"""
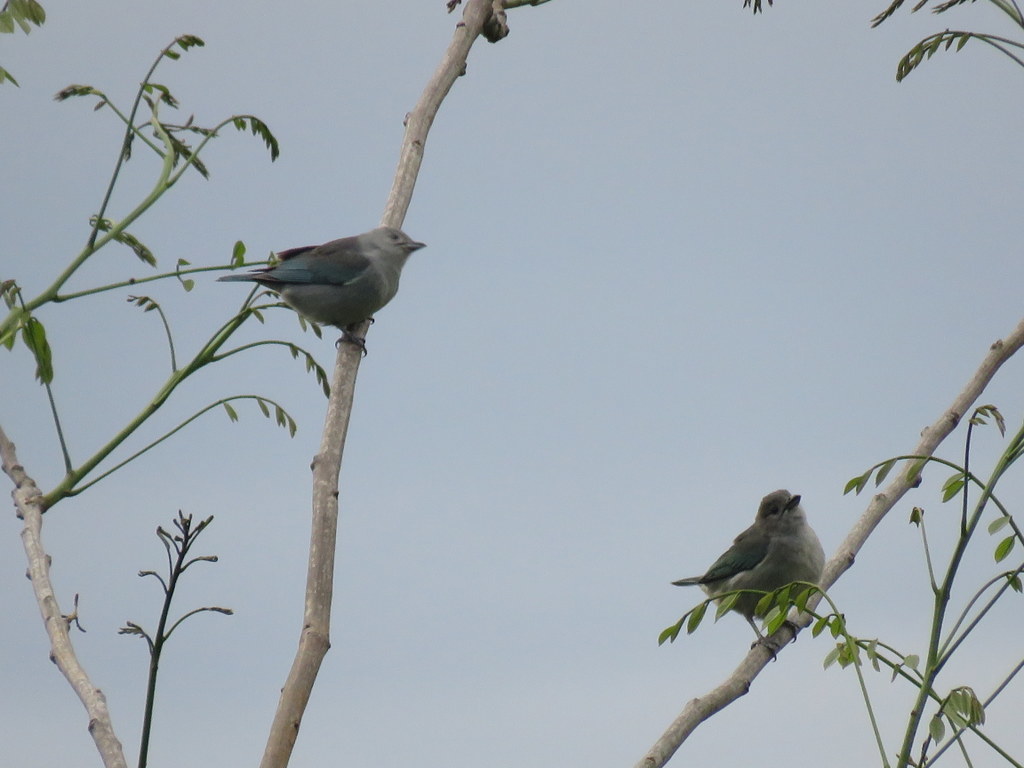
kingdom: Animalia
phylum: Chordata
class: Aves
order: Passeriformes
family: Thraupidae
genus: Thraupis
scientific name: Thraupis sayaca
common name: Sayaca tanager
"""
SHORT EXERCISE:
Copy out every line of the material above word for word, but leave out the picture.

SOLUTION TO THIS EXERCISE:
kingdom: Animalia
phylum: Chordata
class: Aves
order: Passeriformes
family: Thraupidae
genus: Thraupis
scientific name: Thraupis sayaca
common name: Sayaca tanager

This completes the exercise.